Proposed Regulations Released on the Foreign Tax Credit 

| 12/13/2018
On Dec. 4, the U.S. Department of the Treasury and the IRS released proposed regulations that provide computational rules for the foreign tax credit (FTC). The regulations include much-anticipated guidance on changes made by the Tax Cuts and Jobs Act (TCJA) – most notably the global intangible low-taxed income (GILTI) calculation and FTC application. 

The proposed regulations do not make an exception for GILTI from the allocation and apportionment of expenses when calculating the FTC available to offset U.S. tax on a GILTI inclusion. Consequently, many U.S. taxpayers will find they have significant liability related to GILTI notwithstanding relatively high tax rates outside the United States.

Following are highlights of the proposed regulations.
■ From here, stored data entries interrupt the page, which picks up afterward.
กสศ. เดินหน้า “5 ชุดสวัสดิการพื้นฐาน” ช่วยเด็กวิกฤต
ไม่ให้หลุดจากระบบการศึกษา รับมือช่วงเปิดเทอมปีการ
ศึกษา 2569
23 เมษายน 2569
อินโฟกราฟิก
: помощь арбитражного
Allocation and apportionment of deductions and the calculation of taxable income for purposes of Section 904(a)

  • A 50 percent GILTI deduction is treated as exempt income for purposes of allocating and apportioning expenses to GILTI and will have a similar impact on the basis of controlled foreign corporation (CFC) stock for the purpose of apportioning interest expense.
  • The definitions of “exempt income” and “exempt assets” are revised to clarify that income or assets are treated as exempt (or partially exempt) only to the extent that the income or the income from the assets is, or is treated as, exempt, excluded, or eliminated on a taxpayer’s tax return for a given year.
  • A one-time exception to the five-year lock on research and experimentation (R&E) deduction apportionment is available to taxpayers for their first taxable year beginning after Dec. 31, 2017.
  • Treasury and IRS expect to re-examine the existing approaches for allocating and apportioning expenses, including interest, R&E, stewardship, and general and administrative expenses, as well as to re-examine the CFC netting rule.
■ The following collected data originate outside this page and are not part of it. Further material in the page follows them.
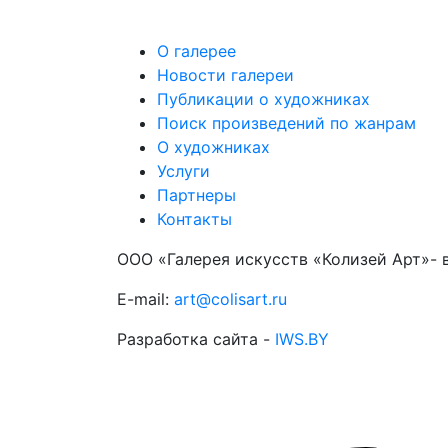
О галерее
Новости галереи
Публикации о художниках
Поиск произведений по жанрам
О художниках
Услуги
Партнеры
Контакты
ООО «Галерея искусств «Колизей Арт»- 
E-mail:
art@colisart.ru
Разработка сайта -
IWS.BY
FTC limitation under Section 904

  • Two new separate foreign credit limitation categories are added: foreign branch category income and Section 951A (GILTI) category income.
  • An exception permits taxpayers to assign unused foreign taxes in the pre-2018 separate category for general category income to the post-2017 separate category for foreign branch category income to the extent they would have been assigned to that separate category if the taxes had been paid or accrued in a post-2017 taxable year.
  • Transition rules are provided for recapturing overall foreign loss (OFL) or separate limitation loss (SLL) across the effective date of, and additional separate limitation categories added by, the TCJA.
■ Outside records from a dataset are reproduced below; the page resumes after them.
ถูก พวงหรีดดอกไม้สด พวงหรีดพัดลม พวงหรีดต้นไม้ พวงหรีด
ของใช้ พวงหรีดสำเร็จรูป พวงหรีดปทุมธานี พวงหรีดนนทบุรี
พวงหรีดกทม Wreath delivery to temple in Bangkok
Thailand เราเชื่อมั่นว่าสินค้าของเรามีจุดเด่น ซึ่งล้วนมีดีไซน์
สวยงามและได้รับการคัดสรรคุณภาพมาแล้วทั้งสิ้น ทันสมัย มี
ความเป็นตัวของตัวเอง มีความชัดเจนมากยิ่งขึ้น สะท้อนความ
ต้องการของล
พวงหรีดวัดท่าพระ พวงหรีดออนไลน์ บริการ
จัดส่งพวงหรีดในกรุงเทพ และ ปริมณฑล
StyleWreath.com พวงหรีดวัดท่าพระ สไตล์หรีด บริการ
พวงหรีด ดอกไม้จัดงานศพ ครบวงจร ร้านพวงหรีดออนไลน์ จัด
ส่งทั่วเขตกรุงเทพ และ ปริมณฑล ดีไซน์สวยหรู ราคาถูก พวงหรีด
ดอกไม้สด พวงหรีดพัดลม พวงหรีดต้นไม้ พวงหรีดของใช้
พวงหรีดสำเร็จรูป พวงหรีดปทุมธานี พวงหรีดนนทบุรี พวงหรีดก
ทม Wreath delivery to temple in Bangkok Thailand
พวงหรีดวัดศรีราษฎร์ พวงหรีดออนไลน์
Treatment of subsequent reductions in tax in applying Subpart F high-tax exception

  • When foreign income taxes paid or accrued by a CFC are reasonably certain to be returned to a shareholder upon a subsequent distribution to the shareholder, the foreign income taxes are not treated as paid or accrued for purposes of the high-tax exception under Section 954(b)(4).

Deemed paid taxes under new Sections 960 and 78

  • Generally, current year taxes are allocated and apportioned to income groups at the CFC level based on a CFCs contribution to aggregate in that income group.
  • Each CFC is required to establish a separate annual previously taxed earnings and profits account (annual PTEP account) for earnings and profits attributable to Subpart F or GILTI inclusions for the taxable year. The account serves as a mechanism for tracking the different categories of Subpart F income through ownership chains and associating foreign taxes paid, accrued, or deemed paid by a CFC with distributions of previously taxed earnings and profits.
  • Section 959 guidance on distributions of previously taxed earnings and profits will be issued in the future.

Effect of Section 965(n) election not to apply net operating losses to inclusion under Section 965

  • Ordering rules are provided to coordinate the election’s effect on Section 172 with the computation of the FTC limitations under Section 904.

Conforming amendments

  • Temporary regulations for allocation and apportionment of deductions are being re-proposed. Treasury and the IRS will remove the corresponding temporary regulations upon finalization of the proposed regulations.
  • Treasury and the IRS intend to make conforming amendments to the examples throughout the FTC regulations upon finalization of the proposed regulations.